For those familiar with theology of the body, Allberry’s book may not offer any particularly fresh insights. Yet, it’s chief value lies in its re-articulation of a crucial Christian distinctive about which the church was acutely aware in its earlier battles with gnostic dualism—namely the affirmation of the intrinsic goodness of the body and the physical creation. Additionally, because it is written at a popular level by a Protestant, Allberry’s book will be able to reach those Christians who might not otherwise pick up Pope John Paul II’s Man and Woman He Created Them: A Theology of the Body (despite the fact that its teaching and exegesis is not all that different from Allberry’s on a number of crucial points). Allberry’s work, then, is important if for no other reason than it exposes more Christians to a biblical theology of the body.

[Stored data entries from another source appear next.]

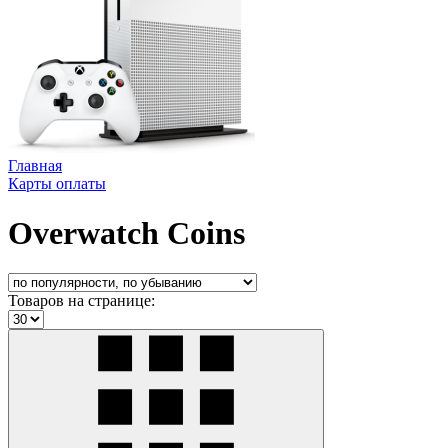
Главная
Карты оплаты
Overwatch Coins
Товаров на странице: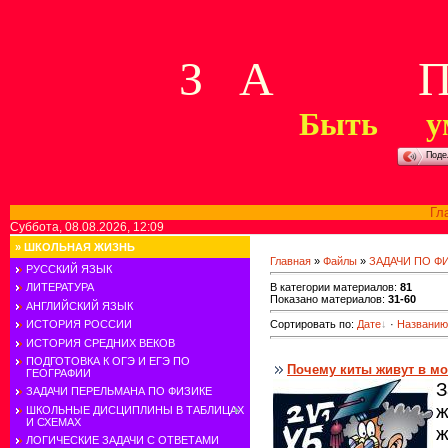
З А П 
Быть у
Поде
Гл
Суббота, 08.08.2026, 12:09
»
ШКОЛЬНАЯ ЖИЗНЬ
Главная
»
Файлы
»
ЗАДАЧИ ПО Ф
РУССКИЙ ЯЗЫК
В категории материалов
:
81
ЛИТЕРАТУРА
Показано материалов
:
31-60
АНГЛИЙСКИЙ ЯЗЫК
ИСТОРИЯ РОССИИ
Сортировать по
:
Дате
·
Названию
ИСТОРИЯ СРЕДНИХ ВЕКОВ
ПОДГОТОВКА К ОГЭ И ЕГЭ ПО
Почему киты живут в м
ГЕОГРАФИИ
З
ЗАДАЧИ ПЕРЕЛЬМАНА ПО ФИЗИКЕ
ж
ШКОЛЬНЫЕ ДИСЦИПЛИНЫ В ТАБЛИЦАХ
И СХЕМАХ
ж
ЛОГИЧЕСКИЕ ЗАДАЧИ С ОТВЕТАМИ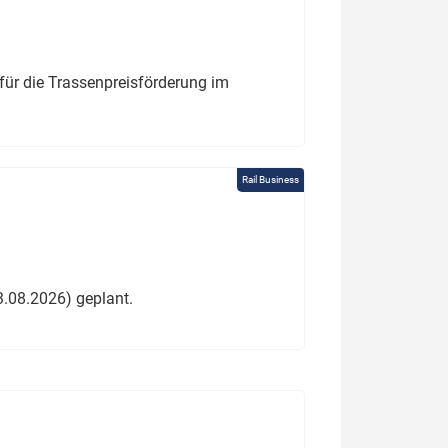
für die Trassenpreisförderung im
Rail Business
3.08.2026) geplant.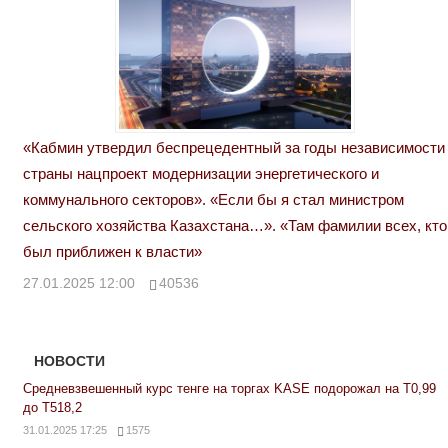
«Кабмин утвердил беспрецедентный за годы независимости
страны нацпроект модернизации энергетического и
коммунального секторов». «Если бы я стал министром
сельского хозяйства Казахстана…». «Там фамилии всех, кто
был приближен к власти»
27.01.2025 12:00
40536
НОВОСТИ
Средневзвешенный курс тенге на торгах KASE подорожал на Т0,99
до Т518,2
31.01.2025 17:25
1575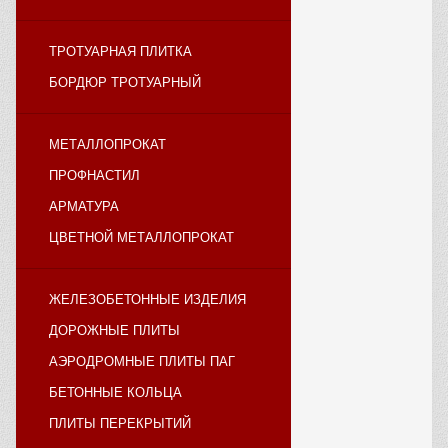
ТРОТУАРНАЯ ПЛИТКА
БОРДЮР ТРОТУАРНЫЙ
МЕТАЛЛОПРОКАТ
ПРОФНАСТИЛ
АРМАТУРА
ЦВЕТНОЙ МЕТАЛЛОПРОКАТ
ЖЕЛЕЗОБЕТОННЫЕ ИЗДЕЛИЯ
ДОРОЖНЫЕ ПЛИТЫ
АЭРОДРОМНЫЕ ПЛИТЫ ПАГ
БЕТОННЫЕ КОЛЬЦА
ПЛИТЫ ПЕРЕКРЫТИЙ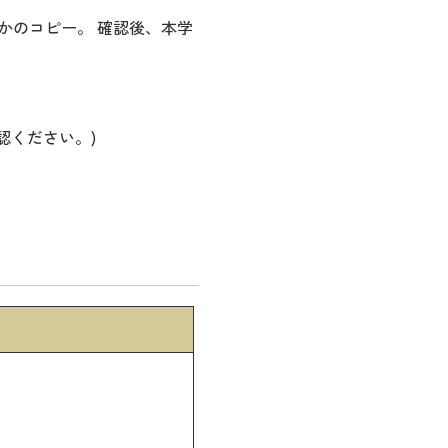
かのコピー。 確認後、本学
認ください。)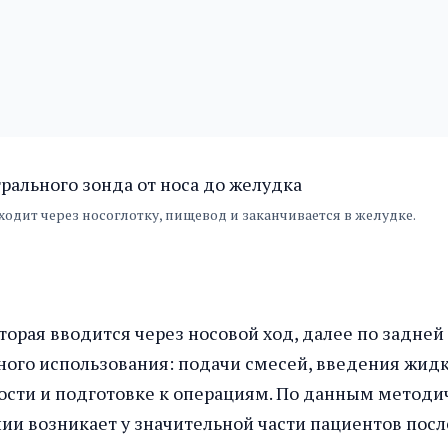
ходит через носоглотку, пищевод и заканчивается в желудке.
оторая вводится через носовой ход, далее по задне
ого использования: подачи смесей, введения жидко
сти и подготовке к операциям. По данным метод
ии возникает у значительной части пациентов посл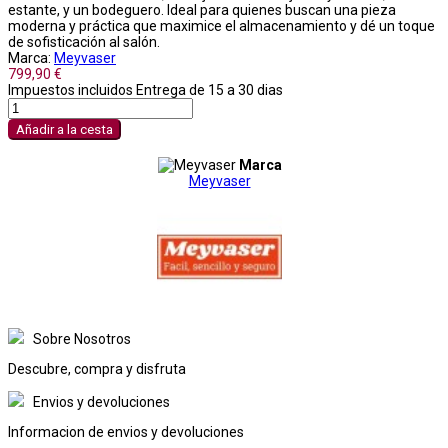
estante, y un bodeguero. Ideal para quienes buscan una pieza
moderna y práctica que maximice el almacenamiento y dé un toque
de sofisticación al salón.
Marca:
Meyvaser
799,90 €
Impuestos incluidos
Entrega de 15 a 30 dias
Añadir a la cesta
Marca
Meyvaser
Sobre Nosotros
Descubre, compra y disfruta
Envios y devoluciones
Informacion de envios y devoluciones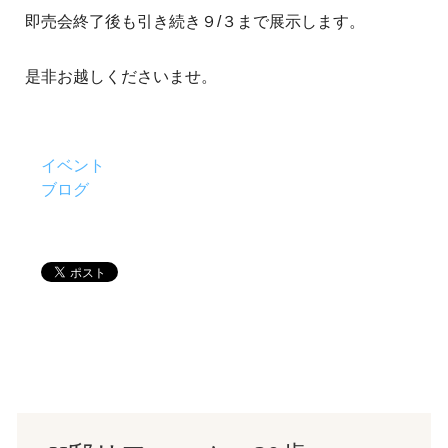
即売会終了後も引き続き９/３まで展示します。
是非お越しくださいませ。
イベント
ブログ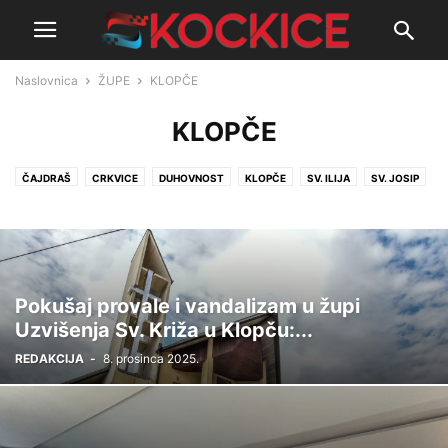
Naslovnica
ŽUPE
KLOPČE
KLOPČE
ČAJDRAŠ
CRKVICE
DUHOVNOST
KLOPČE
SV. ILIJA
SV. JOSIP
Pokušaj provale i vandalizam u župi
Uzvišenja Sv. Križa u Klopču:...
REDAKCIJA
-
8. prosinca 2025.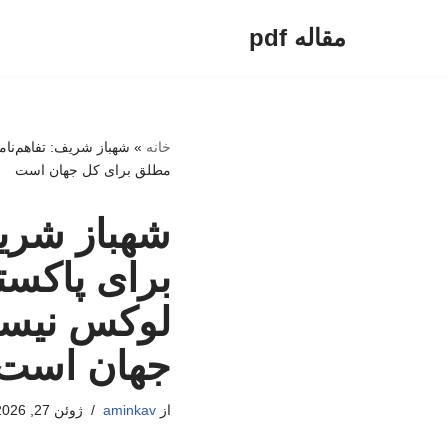
مقاله pdf
پرش
به
محتوا
خانه
»
شهباز شریف: تفاهم‌نام
مطلق برای کل جهان است
شهباز شریف:
برای پاکست
لوکس نیست
جهان است
از
aminkav
ژوئن 27, 2026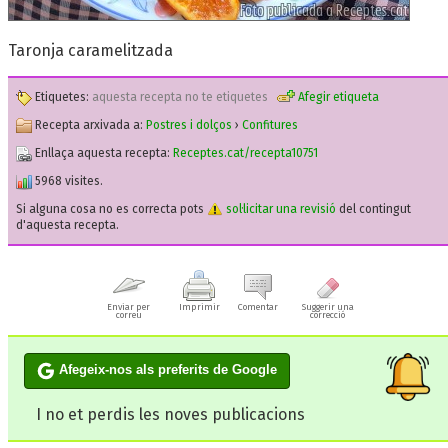
Taronja caramelitzada
Etiquetes:
aquesta recepta no te etiquetes
Afegir etiqueta
Recepta arxivada a:
Postres i dolços
›
Confitures
Enllaça aquesta recepta:
Receptes.cat/recepta10751
5968 visites.
Si alguna cosa no es correcta pots
sol·licitar una revisió
del contingut
d'aquesta recepta.
Enviar per
Imprimir
Comentar
Suggerir una
correu
correcció
Afegeix-nos als preferits de Google
I no et perdis les noves publicacions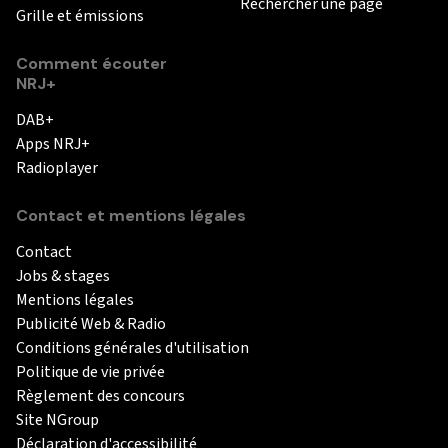
Rechercher une page
Grille et émissions
Comment écouter
NRJ+
DAB+
Apps NRJ+
Radioplayer
Contact et mentions légales
Contact
Jobs & stages
Mentions légales
Publicité Web & Radio
Conditions générales d'utilisation
Politique de vie privée
Règlement des concours
Site NGroup
Déclaration d'accessibilité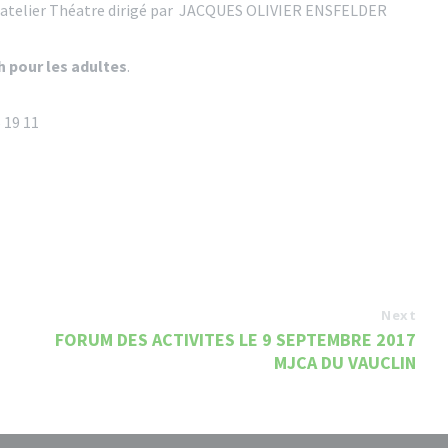
 son atelier Théatre dirigé par JACQUES OLIVIER ENSFELDER
h pour les adultes
.
 19 11
Next
FORUM DES ACTIVITES LE 9 SEPTEMBRE 2017
MJCA DU VAUCLIN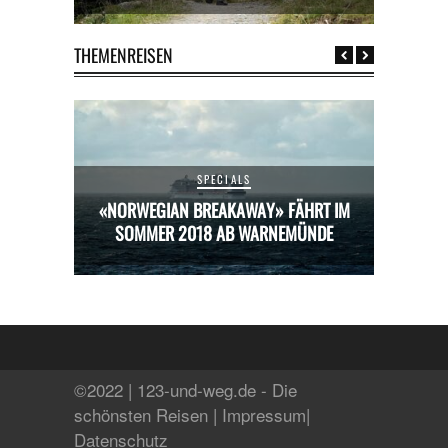
THEMENREISEN
SPECIALS
HRT IM
«NORWEGIAN BREAKAWAY» FÄHRT IM
«NORW
ÜNDE
SOMMER 2018 AB WARNEMÜNDE
SOM
©2022 | 123-und-weg.de - Die
schönsten Reisen |
Impressum
|
Datenschutz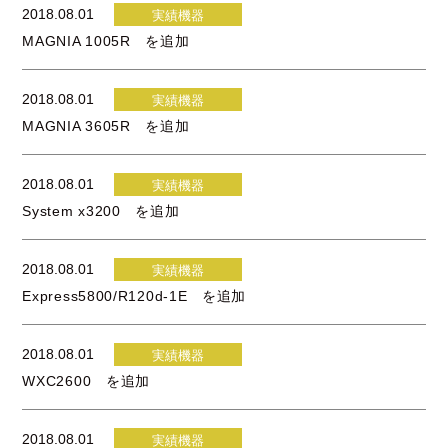
2018.08.01
実績機器
MAGNIA 1005R を追加
2018.08.01
実績機器
MAGNIA 3605R を追加
2018.08.01
実績機器
System x3200 を追加
2018.08.01
実績機器
Express5800/R120d-1E を追加
2018.08.01
実績機器
WXC2600 を追加
2018.08.01
実績機器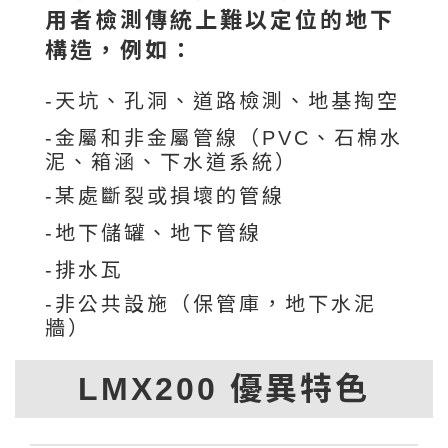
用者檢測傳統上難以定位的地下
構造，例如：
-天坑、孔洞、道路檢測、地基掏空
-金屬和非金屬管線（PVC、石棉水
泥、箱涵、下水道系統）
-某處斷裂或損壞的管線
-地下儲罐、地下管線
-排水瓦
-非公共設施（保管庫，地下水泥
牆）
LMX200 優異特色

Allberry’s work also expands the scope of theology of the body. John Paul II’s theology of the body focused mainly, even if not exclusively, on the body’s significance in marriage and sexual ethics. Of course, the Pope would have acknowledged that the scope of theology of the body extends beyond marriage and sex. But whereas the Pope’s work is prized for its in depth treatment on marriage and sex, Allberry’s should be cherished for its breadth. Christianity’s affirmation of the body — both its persistent, created goodness and its future glory — is quite unique. But its affirmation of the body, as Allberry has shown, extends beyond marriage and sex. Allberry’s work offers a glimpse into just how comprehensive this affirmation is and opens rich lines of inquiry that others will hopefully follow.